Structured page parsing data

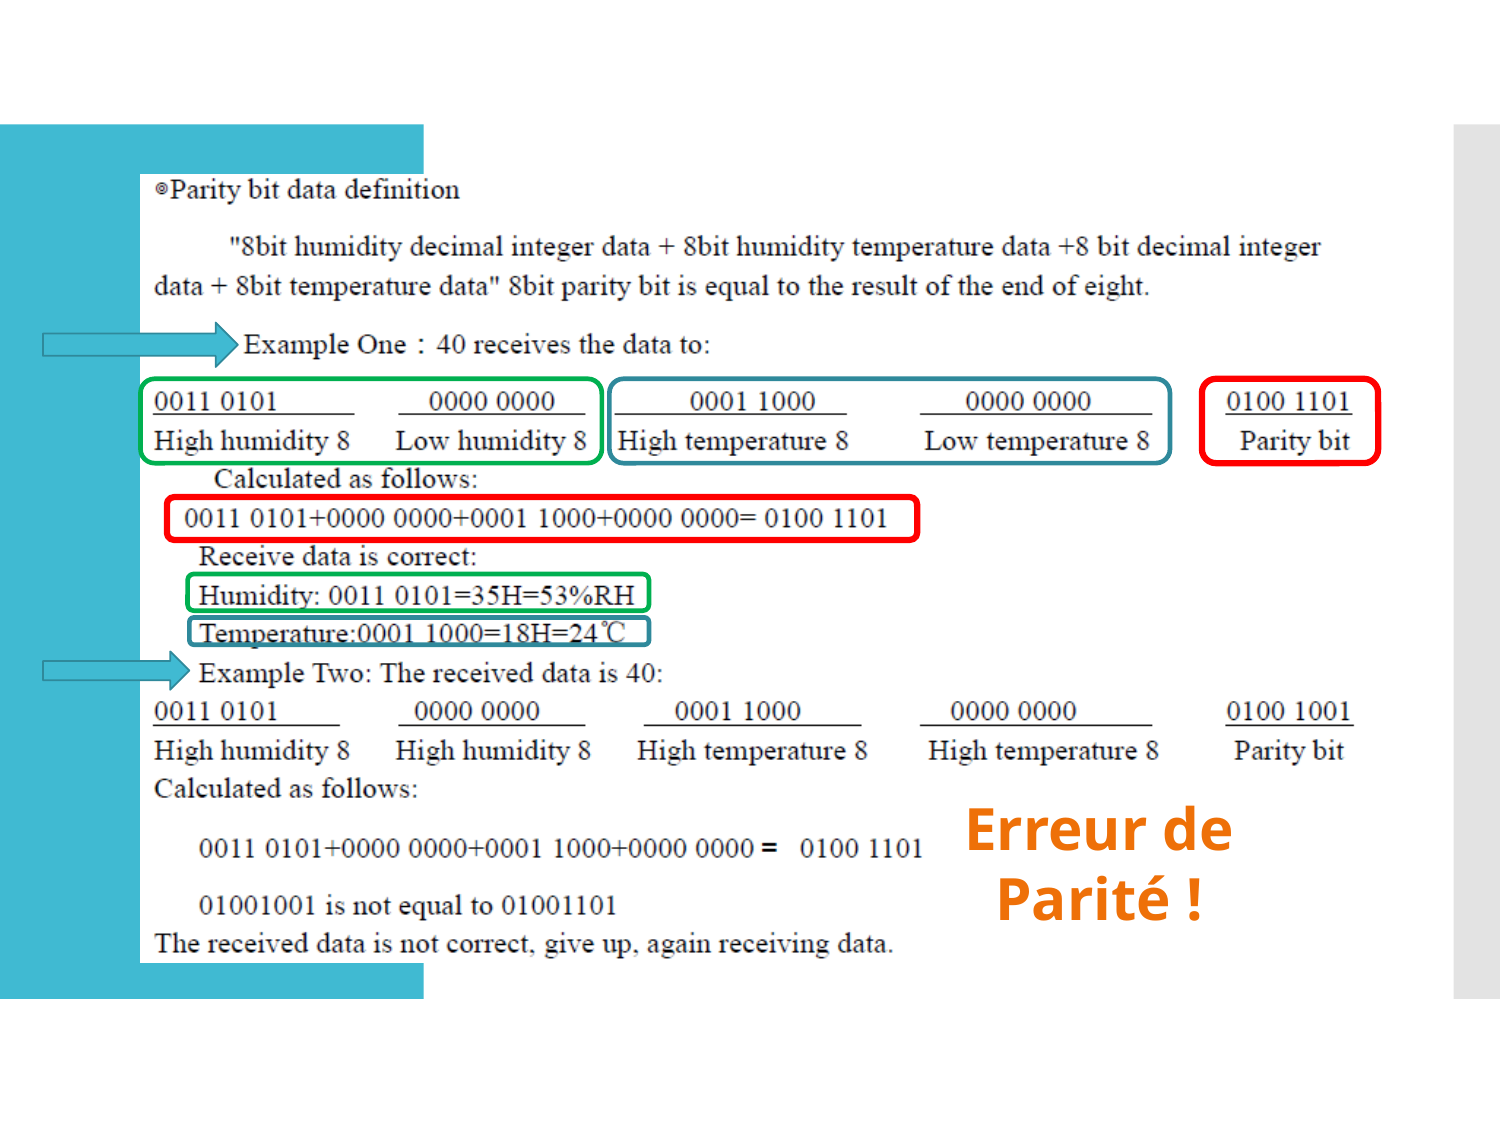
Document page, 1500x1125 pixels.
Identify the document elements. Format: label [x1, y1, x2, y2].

text_box [42, 660, 140, 682]
picture [140, 174, 1379, 963]
text_box [42, 332, 140, 357]
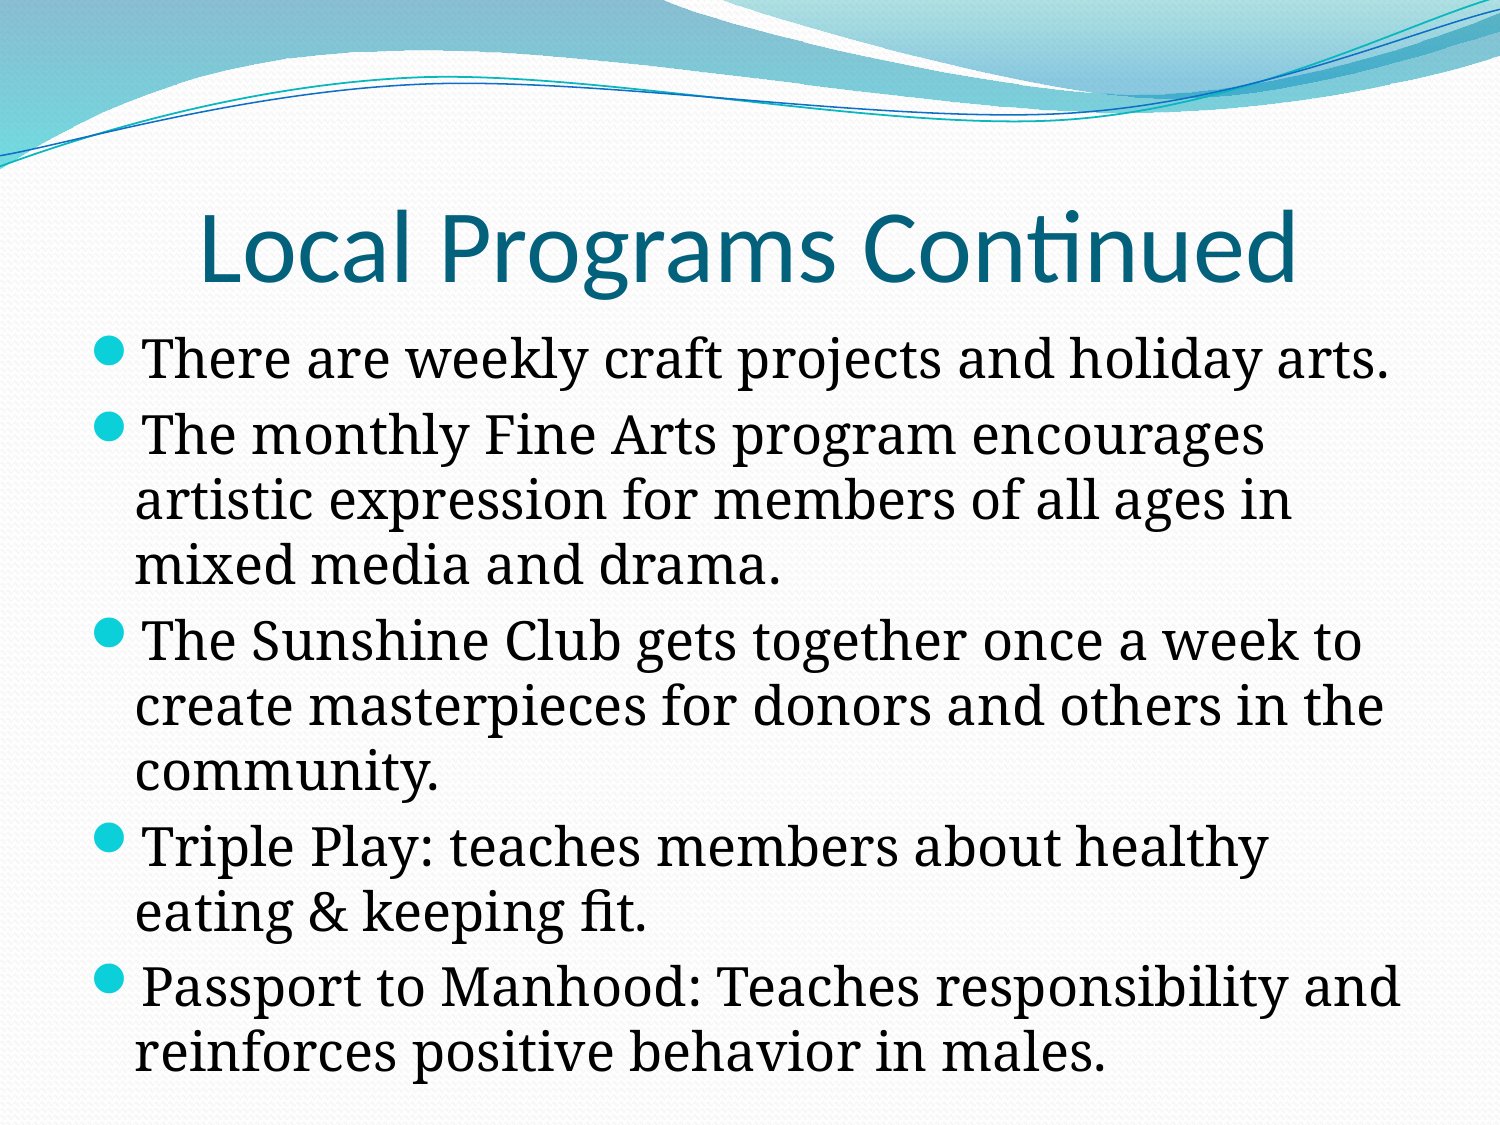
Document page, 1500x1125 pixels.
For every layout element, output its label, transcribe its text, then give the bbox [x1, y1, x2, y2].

list There are weekly craft projects and holiday arts. The monthly Fine Arts program encourages artistic expression for members of all ages in mixed media and drama. The Sunshine Club gets together once a week to create masterpieces for donors and others in the community. Triple Play: teaches members about healthy eating & keeping fit. Passport to Manhood: Teaches responsibility and reinforces positive behavior in males. [75, 317, 1425, 1038]
title Local Programs Continued [75, 115, 1425, 303]
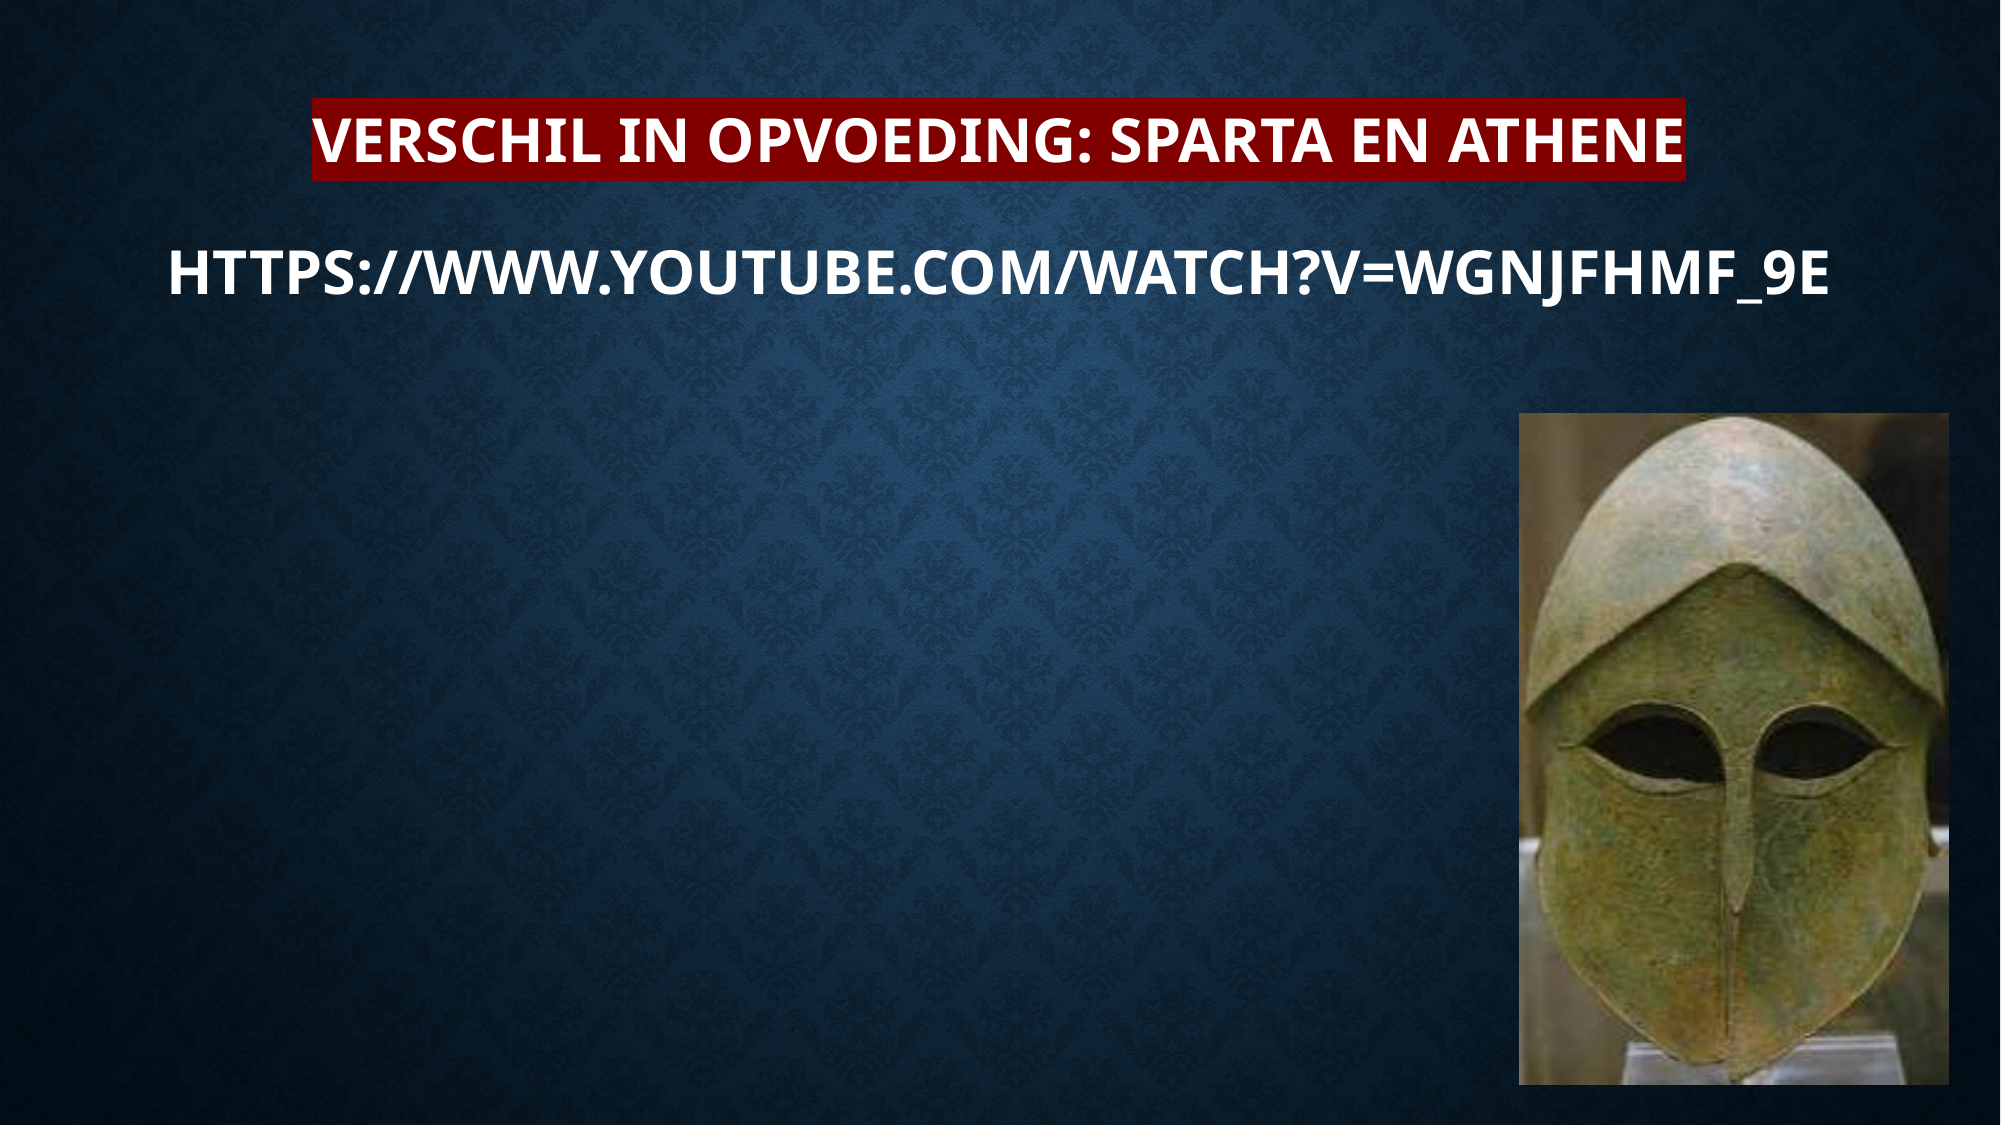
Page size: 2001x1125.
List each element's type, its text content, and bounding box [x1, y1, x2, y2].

title Verschil in opvoeding: Sparta en Athene https://www.youtube.com/watch?v=WGNJfhMf_9E [149, 99, 1849, 318]
picture [1518, 413, 1950, 1086]
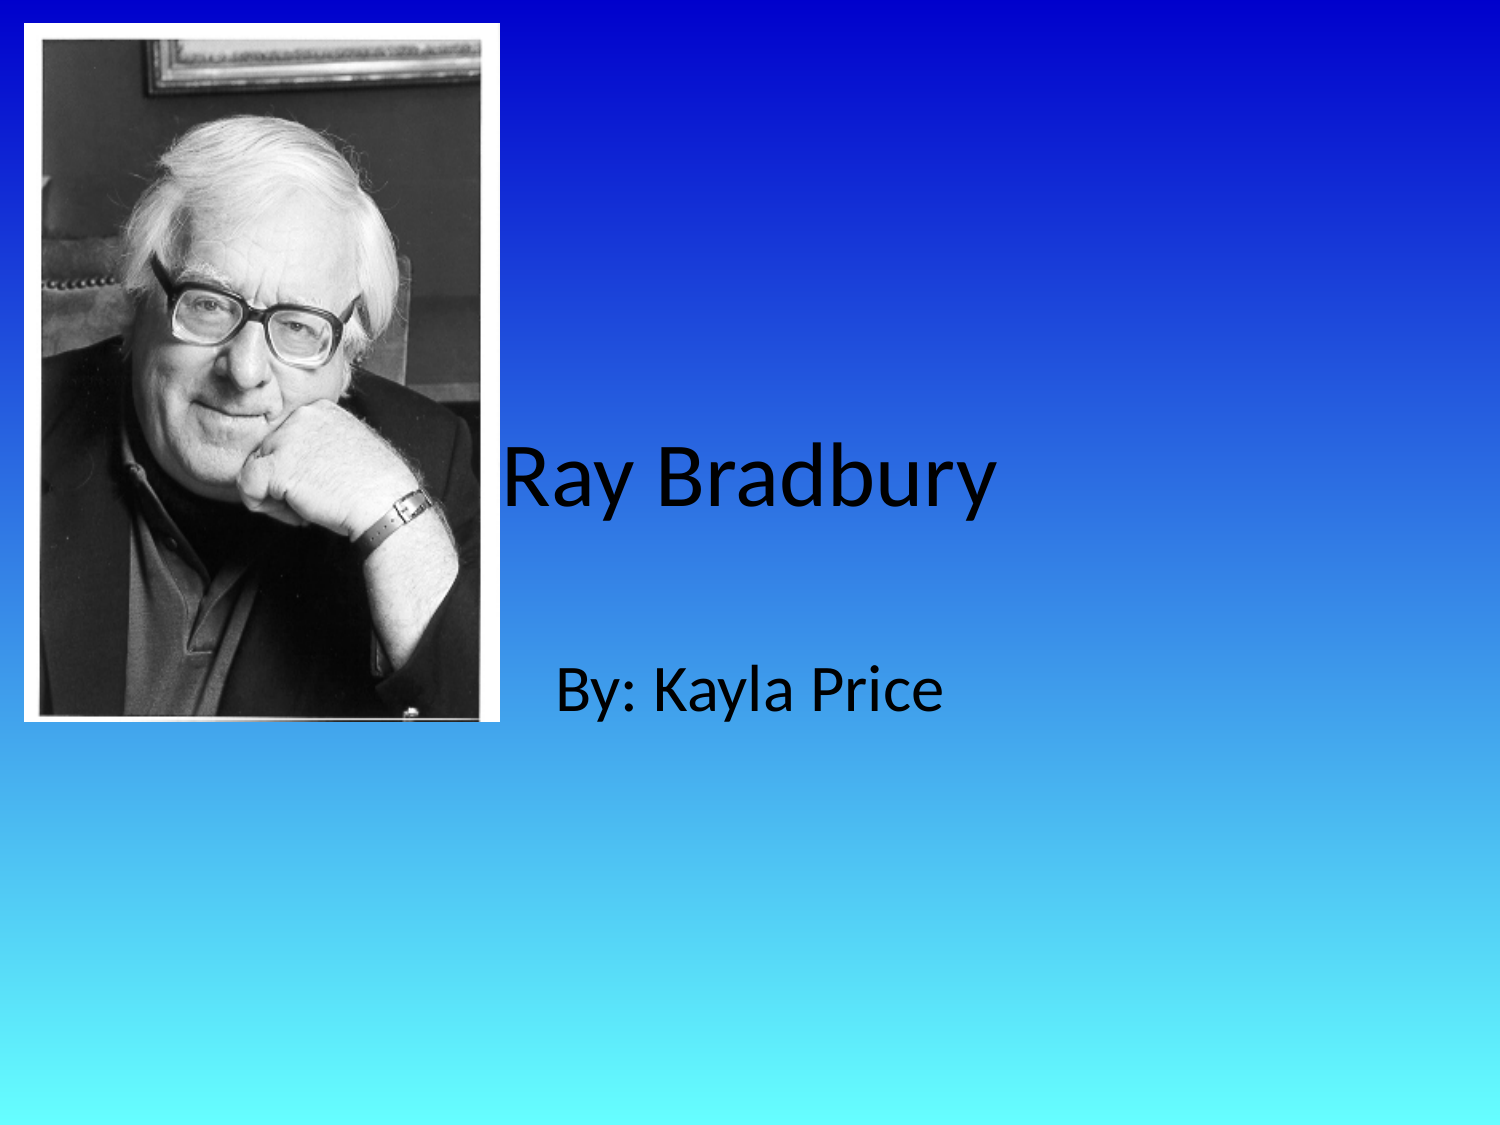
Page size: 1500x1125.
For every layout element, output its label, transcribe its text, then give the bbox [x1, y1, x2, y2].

subtitle By: Kayla Price [225, 637, 1275, 925]
picture [24, 23, 501, 722]
title Ray Bradbury [504, 349, 1388, 591]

JOB
Write every line above again exactly, but leave the pictures out.

OUTPUT FOR THIS EXERCISE
Document page, 1500x1125 pixels.
Identify the document elements. Format: label [x1, y1, x2, y2].

text_box [42, 660, 140, 682]
picture [140, 174, 1379, 963]
text_box [42, 332, 140, 357]
Document page, 1500x1125 pixels.
For every layout element, output its label, transcribe its text, then give the bbox [x1, y1, x2, y2].

list There are weekly craft projects and holiday arts. The monthly Fine Arts program encourages artistic expression for members of all ages in mixed media and drama. The Sunshine Club gets together once a week to create masterpieces for donors and others in the community. Triple Play: teaches members about healthy eating & keeping fit. Passport to Manhood: Teaches responsibility and reinforces positive behavior in males. [75, 317, 1425, 1038]
title Local Programs Continued [75, 115, 1425, 303]
Page size: 2001x1125.
List each element's type, its text content, and bounding box [x1, y1, x2, y2].

title Verschil in opvoeding: Sparta en Athene https://www.youtube.com/watch?v=WGNJfhMf_9E [149, 99, 1849, 318]
picture [1518, 413, 1950, 1086]
Page size: 1500x1125.
For every layout element, output its label, transcribe its text, then give the bbox [x1, y1, x2, y2].

subtitle By: Kayla Price [225, 637, 1275, 925]
picture [24, 23, 501, 722]
title Ray Bradbury [504, 349, 1388, 591]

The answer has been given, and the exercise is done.